Monday, July 27

Ancient trash heaps reveal the Plague of Justinian’s economic toll

Excavation site in Middle Eastern desert.

Enlarge (credit: Guy Bar-Oz)

Ancient trash heaps recently yielded some clues about how the Plague of Justinian, part of a one-two punch with volcanic climate havoc, devastated commercial farming at the fringes of the Byzantine Empire in the 540s CE. They tell us a lot about the ancient Byzantine world, but they also suggest how archaeologists might someday unearth the story of the COVID-19 pandemic from the layers of stuff we're dumping into landfills in 2020.

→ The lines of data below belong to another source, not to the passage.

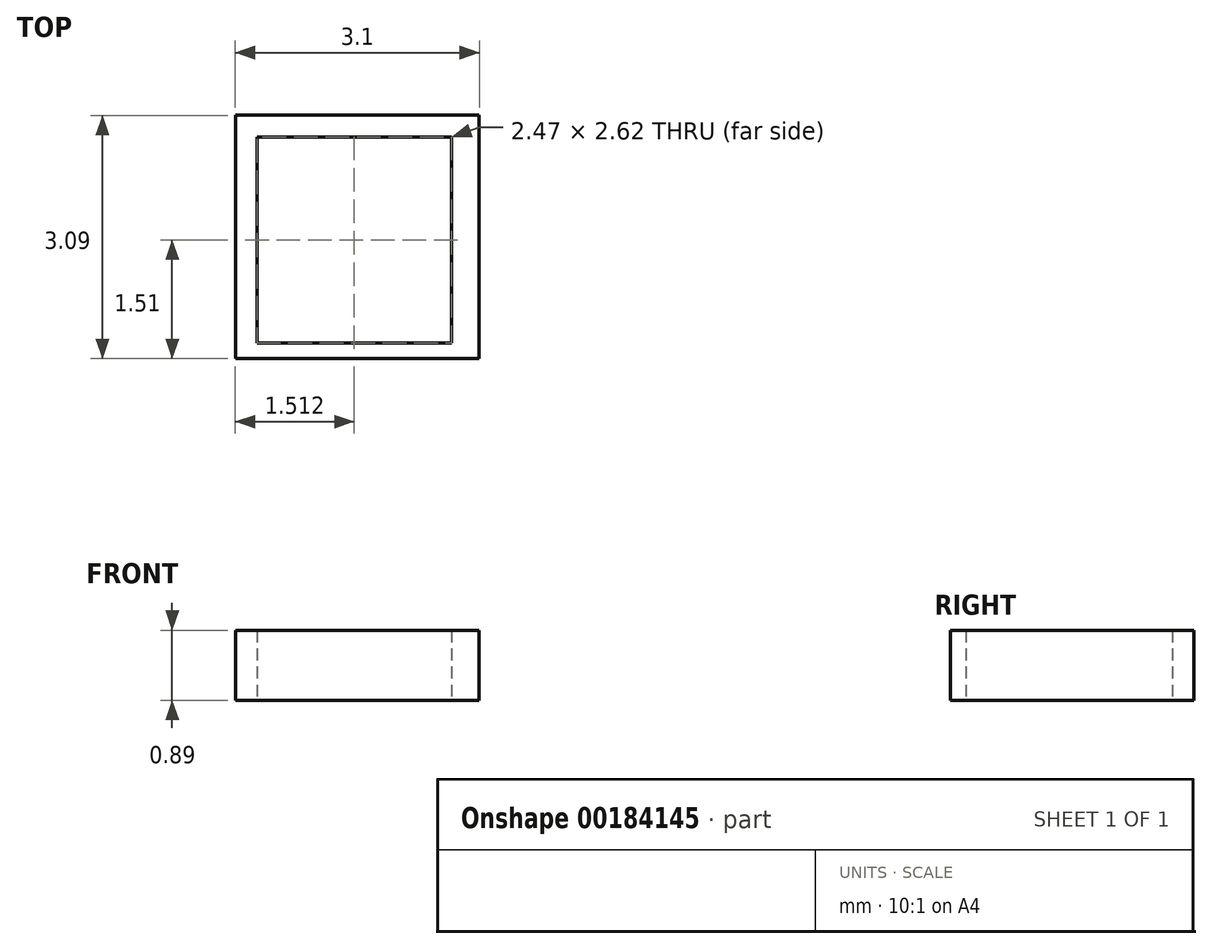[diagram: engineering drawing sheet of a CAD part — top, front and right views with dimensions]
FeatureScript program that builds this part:
annotation { "Feature Type Name" : "Feature", "Feature Type Description" : "" }
export const myFeature = defineFeature(function(context is Context, id is Id, definition is map)
    precondition{}
    {
        {
            var Q0;
            Q0=qCreatedBy(makeId("Top.planeOp"),FACE);
            var sketch = newSketch(context, id + "F0", { "sketchPlane" : qUnion([Q0])});
            skLineSegment(sketch, "E0.bottom", {"start": v(-20.72, 6.85) * mm, "end": v(-18.24, 6.85) * mm});
            skLineSegment(sketch, "E0.top", {"start": v(-20.72, 4.23) * mm, "end": v(-18.24, 4.23) * mm});
            skLineSegment(sketch, "E0.left", {"start": v(-20.72, 6.85) * mm, "end": v(-20.72, 4.23) * mm});
            skLineSegment(sketch, "E0.right", {"start": v(-18.24, 6.85) * mm, "end": v(-18.24, 4.23) * mm});
            skLineSegment(sketch, "E1.bottom", {"start": v(-20.99, 7.12) * mm, "end": v(-17.9, 7.12) * mm});
            skLineSegment(sketch, "E1.top", {"start": v(-20.99, 4.03) * mm, "end": v(-17.9, 4.03) * mm});
            skLineSegment(sketch, "E1.left", {"start": v(-20.99, 7.12) * mm, "end": v(-20.99, 4.03) * mm});
            skLineSegment(sketch, "E1.right", {"start": v(-17.9, 7.12) * mm, "end": v(-17.9, 4.03) * mm});
            skSolve(sketch);
        }
        {
            var Q0;
            Q0 = qSketchRegion(id + "F0", true);
            extrude(context, id + "F1", {"entities" : qUnion([Q0]), "depth" : 0.89 * mm});
        }
    });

Gaza wine and Byzantine pilgrims

For thousands of years, people survived in Israel's arid Negev Highlands by farming enough grain to feed their families and enough grapes to make their own wine. But under the Byzantine Empire (which arose in 330 CE as a successor to the Roman Empire), the Negev flourished. Cities sprang up in the desert, fueled by a new export trade: grapes for the famous Gaza wine, a sweet white wine that ancient chroniclers raved about and which was in demand from Britain to Yemen.

Gaza wine tied the remote Negev into the international Mediterranean economy, and it turned scattered small subsistence farms into larger commercial enterprises supplied by irrigation systems and pigeon-poop fertilizer. For a couple of centuries, the Byzantine Empire's citizens paid well for a steady flow of Gaza wine, and the Empire built monasteries and sent religious pilgrimages to the Levant.